Help prevent eczema flare ups by keeping skin moisturized. Moisturized skin stays flexible, soft, and won’t crack as much. Use unscented moisturizers with only a few ingredients listed or petroleum jelly is a fine option. Chemicals can lead to flare ups, so choose a natural moisturizer.
Eczema is characterized by dry, irritated skin. You can soothe dry skin by bathing with an unscented and mild soap. A pharmacist can direct you to the mildest varieties found at drugstores. After bathing in warm, not hot water, be sure to apply your moisturizer while your skin is damp which will help your skin retain moisture. If you make this your regular bathing routine you should see marked improvement in your eczema symptoms over time.
If you have pets, take measure to keep their dander, dirt and dust from affecting you. That means they should not be in your bed at any time or on your couch. Consider getting their fur clipped to keep it short and to lessen the shedding. Also give them regular baths to keep them as clean as possible.
When you buy new sheets, always wash them first. They may seem clean and fresh but they are likely stiff with starch or other chemicals that can be irritating to your skin. So give them a wash with a gentle detergent and use an unscented softener to reduce the risk of irritation to your skin.
If you prescribed or preferred moisturized comes in a tub, do not use your hands to scoop it out.

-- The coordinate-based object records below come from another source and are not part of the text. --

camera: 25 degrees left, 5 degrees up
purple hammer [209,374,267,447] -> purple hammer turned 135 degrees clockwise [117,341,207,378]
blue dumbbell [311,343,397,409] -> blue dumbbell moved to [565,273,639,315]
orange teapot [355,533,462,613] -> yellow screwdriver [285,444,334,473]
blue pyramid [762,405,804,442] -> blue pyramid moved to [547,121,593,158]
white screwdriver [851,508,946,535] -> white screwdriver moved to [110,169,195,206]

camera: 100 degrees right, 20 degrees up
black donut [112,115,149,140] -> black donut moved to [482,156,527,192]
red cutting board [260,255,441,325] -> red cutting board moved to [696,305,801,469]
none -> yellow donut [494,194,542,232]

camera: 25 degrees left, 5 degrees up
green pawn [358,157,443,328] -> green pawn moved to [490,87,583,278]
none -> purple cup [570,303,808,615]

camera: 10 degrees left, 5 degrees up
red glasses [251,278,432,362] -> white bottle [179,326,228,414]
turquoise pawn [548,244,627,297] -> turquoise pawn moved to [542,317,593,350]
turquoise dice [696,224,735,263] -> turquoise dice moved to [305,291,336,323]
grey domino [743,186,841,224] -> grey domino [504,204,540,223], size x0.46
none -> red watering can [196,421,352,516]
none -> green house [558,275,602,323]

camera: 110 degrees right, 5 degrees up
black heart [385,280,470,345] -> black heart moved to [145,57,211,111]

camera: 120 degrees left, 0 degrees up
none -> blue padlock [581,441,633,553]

This puts bacteria in the moisturizer that can get into your blood stream during a breakout. Use a spoon or spatula to get enough moisturizer out of the tub to use. Make sure to clean the spoon between uses.
Try to eliminate the tags and seams from your clothes. These seams and tags can stimulate itchiness and the scratching will worsen eczema. Cut tags out of clothes or buy clothes without tags at all. Be on the lookout for seams that can be uncomfortable after wearing them for a while. If they are located in your undergarments, try turning them inside out.
As you may already know, eczema is something that has to be lived with. There is no definitive cure. It can only be treated by making changes in your life and dealing with it. So keep the tips from above in mind and make the changes that can help you control your eczema.